Perfect is in the Eye of the Beholder

Perfection is defined as: an unsurpassable degree of accuracy or excellence. Well, that’s just wonderful! By who’s perception of accuracy, much less excellence? My perception of perfection may be totally different than yours. How would one know if what they view as perfect is the same as what another would view as perfect? For instance, you take your car in for a brake job. You pick the car up and the brakes squeal, so you take the car back. The mechanic takes the car out for a test drive. He comes back and says, “The car stops on a dime. The brakes are perfect”. So, to the auto mechanic the brakes are perfect, but to you they are far from it. Here’s another example. You decide it’s time for a “new doo” so you run off to your local hair stylist. You expect to come out looking like Jennifer Aniston, but come out looking like Lady GaGa. Now to you this hairstyle is “God awful”, but to the young “just cleared twenty” hairstylist doing the cutting, it is beautiful! In fact, it’s perfect! lol This is fun. Let’s take this to remodeling. You have the bathroom tile changed out. The contractor promises a good job and you did check his references. When he completes the project the grout joints are not equal and the tiles are not level in some areas. You are not happy at all! To you the job is lousy! When you confront him about what you perceive as poor quality he replies that the job is beautiful. You explain that surely this is not how the tile is supposed to look. He responds that this is the way it is done where he is from and he does all his jobs this way. In fact in his mind the job is …………………….you got it! Perfect! So what is perfect and what is not? How do you make sure you are getting what you expect?

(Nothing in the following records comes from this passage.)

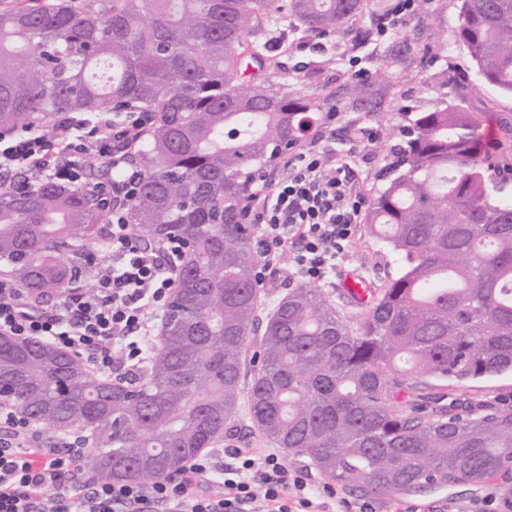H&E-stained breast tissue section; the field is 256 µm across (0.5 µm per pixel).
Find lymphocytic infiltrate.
Masks as SVG:
<instances>
[{
	"mask_svg": "<svg viewBox=\"0 0 512 512\" xmlns=\"http://www.w3.org/2000/svg\"><path fill=\"white\" fill-rule=\"evenodd\" d=\"M147 121L146 113L134 111L76 115L67 118V134L56 141L28 128L4 132L0 170L28 168L76 183L86 157L121 164V148L141 138ZM140 181L132 170L112 187L111 257L100 263L93 287L47 316L1 280L0 330L51 343L102 375L118 363L142 365L141 338L157 329L148 313L164 310L182 245L172 238L151 250L132 233L126 204ZM360 196L344 163L315 150L301 154L287 175L261 178L244 219L259 231L264 268L288 252L300 277L326 279L351 242ZM0 422L10 430L0 442V512H331L308 475L291 471L273 450L259 458L251 448L225 449L229 462L220 472L203 454L178 476L147 484L88 482L81 478L83 449L36 448L28 420L5 413Z\"/></svg>",
	"mask_w": 512,
	"mask_h": 512,
	"instance_id": "obj_1",
	"label": "lymphocytic infiltrate"
}]
</instances>
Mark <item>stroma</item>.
<instances>
[{"label": "stroma", "mask_w": 512, "mask_h": 512, "mask_svg": "<svg viewBox=\"0 0 512 512\" xmlns=\"http://www.w3.org/2000/svg\"><path fill=\"white\" fill-rule=\"evenodd\" d=\"M381 2V8L366 10L334 33L319 35L293 24L269 32L262 53L264 64L251 66L250 75L262 85L287 86L315 102L319 121L295 151L264 166V176L285 174L299 153L321 147L346 163L348 175L363 190L360 207L368 209L372 197L384 186L385 170L393 160L395 142L382 135V128L402 125L405 113L445 106L460 93L459 75L474 70L466 51L455 44L460 0H428L426 11L415 13L400 34L380 40L366 38V31L382 22L392 4V0ZM444 39L454 42L453 54L440 52L439 43ZM352 55L365 72L358 95L349 93L351 81L345 75ZM468 106L482 115L493 142L512 148V97L487 88L471 96ZM364 129L371 131V138L361 137ZM395 270L392 256L361 221L353 226L350 247L337 257L333 272L319 287L343 317L355 321L362 310L344 294L341 275L355 272L377 283ZM448 395L499 398L512 405V373L467 382L450 388ZM287 462L310 474L318 487L334 490L342 512H359L365 505L374 512H500L506 498V480L499 476L375 498L338 488L307 457L291 456Z\"/></svg>", "instance_id": "obj_1"}]
</instances>
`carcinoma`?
<instances>
[{
  "label": "carcinoma",
  "instance_id": "1",
  "mask_svg": "<svg viewBox=\"0 0 512 512\" xmlns=\"http://www.w3.org/2000/svg\"><path fill=\"white\" fill-rule=\"evenodd\" d=\"M371 0H44L0 3V130L34 124L52 140L66 114L134 106L152 115L124 162L142 175L127 204L146 244L191 246L177 312L142 372L111 381L83 359L0 336L13 409L88 434L84 467L145 482L181 471L242 414L348 492H422L512 474V407L435 393L512 371V198L492 197L483 119L463 100L399 129L394 177L374 195L369 232L397 273L351 324L321 289H291L261 317L254 229L241 201L255 172L318 122L317 105L246 75L273 21L336 31ZM457 42L478 81L512 97V0H461ZM89 164L78 186L22 171L0 186V261L35 302L96 266L69 253L104 236ZM257 351L246 358L254 336Z\"/></svg>",
  "mask_w": 512,
  "mask_h": 512
}]
</instances>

Communication is the key. A quality remodeler will have a well planned construction process which should spell out exactly what the homeowner should expect throughout the project. The process should explain the entire procedure from the first phase of the initial consultation to the final phase of finishing the project and clean up. Talk to your remodeler about what you expect. If you have any other expectations or concerns have it added to the initial agreement.
Documentation helps to clarify any confusions in communications. Use architectural plans, 3D renditions, photos and other visual aids to help finalize any questions that need clarity. A picture speaks a thousand words could not be truer. If you have photos of what you expect have them as part of the initial agreement. If your contractors overall quality does not meet your expectations you will have something concrete to use in your defense.
Finally, any quality contractor will have include a specification sheet as part of the initial agreement. The specification sheet spells out exactly what is being done on the project. A good specification sheet should spell out everything from grade of countertop to number of coats of paint to be applied. Thousands of dollars can be lost by homeowners caught off guard by hidden remodel expenses not included by remodeling contractors. A good specification sheet helps remove these hidden costs. A material description sheet should be part of the specification sheet . This will help clarify items such as material types, color selections, tile selections, etc.
Any good remodeler will provide documents and communicate to help their clients know exactly what is included in the remodeling costs. There are far too many homeowners and business owners getting taken advantage of by poor quality minded or less than honest contractors. It is not your job to create the paperwork needed to back up what you expect. Require this from your remodeling contractor. Don’t get caught being left unhappy with a less than quality project because your remodeler has a less than perfect view of a finished project.